La révolte populaire en Algérie n’est rien de moins qu’une
réaffirmation de ce qu’être humain signifie. Une altération active de l’état
d’être d’un peuple. Les Algériens(nes) qui, durant des décennies, ont été
réduits à des spectateurs traumatisés ont, une fois de plus, soulevé la
poussière et saisi les rênes de l’Histoire. Le peuple (au singulier) ne consent
plus à être un objet de l’Histoire, et s’affirme comme un sujet conscient et
actif de son propre destin. Un rythme nouveau habite cette indignation
populaire, de nouvelles formes de solidarité et de nouvelles manières d’être se
constituent.
Une ”élite” moralement défaite, intellectuellement colonisée et
techniquement incompétente a, durant si longtemps et en miroir d’elle-même,
dépeint et de fait traité les Algériens(nes) comme des brutes inciviles,
violentes et politiquement adolescentes, dans la continuité des tropes
orientalistes et coloniaux.
Une ”élite” qui, ayant ingurgité toutes les leçons de son maitre,
a internalisé sa sujétion coloniale à un tel point qu’elle ne peut donner sens
à elle-même et à son existence qu’à travers le regard de son ancien maitre
colonial. Une ”élite” souffrant d’un tel degré d’aliénation qu’elle ne peut
voir ses compatriotes qu’à travers le même regard colonial.

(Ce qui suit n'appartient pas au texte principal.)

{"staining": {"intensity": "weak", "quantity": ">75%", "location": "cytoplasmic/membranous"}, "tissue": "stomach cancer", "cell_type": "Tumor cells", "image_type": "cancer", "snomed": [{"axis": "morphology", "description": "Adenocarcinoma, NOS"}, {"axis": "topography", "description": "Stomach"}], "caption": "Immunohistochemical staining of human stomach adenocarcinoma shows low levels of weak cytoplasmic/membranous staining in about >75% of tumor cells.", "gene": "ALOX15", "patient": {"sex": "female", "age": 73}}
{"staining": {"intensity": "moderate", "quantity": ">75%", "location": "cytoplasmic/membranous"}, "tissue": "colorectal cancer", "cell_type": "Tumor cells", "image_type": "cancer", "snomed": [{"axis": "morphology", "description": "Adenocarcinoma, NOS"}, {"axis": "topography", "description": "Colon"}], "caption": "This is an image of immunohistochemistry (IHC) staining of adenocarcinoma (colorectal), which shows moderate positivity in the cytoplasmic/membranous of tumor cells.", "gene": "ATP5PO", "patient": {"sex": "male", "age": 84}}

La Hogra (le mépris) avec laquelle cette ”élite”
traite les Algériens(nes) ne peut être comprise qu’en réalisant la
positionnalité de celle-ci. Ce mépris ne devient intelligible que si l’on prend
en compte le fait que ceux qui ont régné sur l’Algérie ne voient les
Algériens(nes) que du point de vue de Paris, Londres et Washington. Cette
attitude imprègne également des franges de l’élite “culturelle” et
“intellectuelle” algérienne, qui a joué un rôle clé dans la reproduction de ces
tropes orientalistes[1]et coloniaux[2].
Autrement dit, la
bourgeoisie nationale algérienne a durant des décennies joué essentiellement le
rôle d’une classe politique offshore qui,
bien qu’elle puisse être parfois physiquement présente sur le sol algérien, a
maintenu ses biens (mal-acquis), investissements, comptes bancaires et foyers
spirituels ailleurs.
Elle adopte la même attitude extractiviste envers “la patrie” que
l’ancienne administration coloniale. Les symptômes morbides de cette psychose
se transmettent automatiquement à la vie politique algérienne et se manifestent
dans la manière avec laquelle “le pouvoir” (un terme utilisé par les
algériens(nes) pour désigner l’élite dirigeante du pays) a traité ses citoyens.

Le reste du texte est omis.